**Your goal:** Search the records below for the word "LIST". Copy each line where it occurs.

== Segment start ==

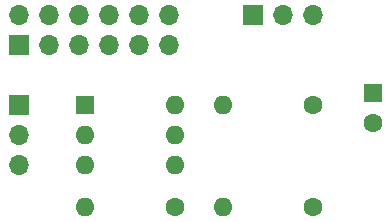
<source format=gbr>
%TF.GenerationSoftware,KiCad,Pcbnew,6.0.4-1.fc35*%
%TF.CreationDate,2022-05-01T22:12:08+02:00*%
%TF.ProjectId,raspi_water_counter,72617370-695f-4776-9174-65725f636f75,rev?*%
%TF.SameCoordinates,Original*%
%TF.FileFunction,Soldermask,Bot*%
%TF.FilePolarity,Negative*%
%FSLAX46Y46*%
G04 Gerber Fmt 4.6, Leading zero omitted, Abs format (unit mm)*
G04 Created by KiCad (PCBNEW 6.0.4-1.fc35) date 2022-05-01 22:12:08*
%MOMM*%
%LPD*%
G01*
G04 APERTURE LIST*
%ADD10R,1.700000X1.700000*%
%ADD11O,1.700000X1.700000*%
%ADD12C,1.600000*%
%ADD13O,1.600000X1.600000*%
%ADD14R,1.600000X1.600000*%
G04 APERTURE END LIST*
D10*
%TO.C,J1*%
X112268000Y-56388000D03*
D11*
X112268000Y-58928000D03*
X112268000Y-61468000D03*
%TD*%
D10*
%TO.C,J3*%
X132080000Y-48768000D03*
D11*
X134620000Y-48768000D03*
X137160000Y-48768000D03*
%TD*%
D12*
%TO.C,R3*%
X137160000Y-56388000D03*
D13*
X129540000Y-56388000D03*
%TD*%
D14*
%TO.C,U1*%
X117856000Y-56388000D03*
D13*
X117856000Y-58928000D03*
X117856000Y-61468000D03*
X125476000Y-61468000D03*
X125476000Y-58928000D03*
X125476000Y-56388000D03*
%TD*%
D12*
%TO.C,R1*%
X125476000Y-65024000D03*
D13*
X117856000Y-65024000D03*
%TD*%
D12*
%TO.C,R2*%
X137160000Y-65024000D03*
D13*
X129540000Y-65024000D03*
%TD*%
D14*
%TO.C,C1*%
X142240000Y-55372000D03*
D12*
X142240000Y-57872000D03*
%TD*%
D10*
%TO.C,J2*%
X112268000Y-51308000D03*
D11*
X112268000Y-48768000D03*
X114808000Y-51308000D03*
X114808000Y-48768000D03*
X117348000Y-51308000D03*
X117348000Y-48768000D03*
X119888000Y-51308000D03*
X119888000Y-48768000D03*
X122428000Y-51308000D03*
X122428000Y-48768000D03*
X124968000Y-51308000D03*
X124968000Y-48768000D03*
%TD*%
M02*

</source>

== Segment end ==

**Written response:**
G04 APERTURE LIST*
G04 APERTURE END LIST*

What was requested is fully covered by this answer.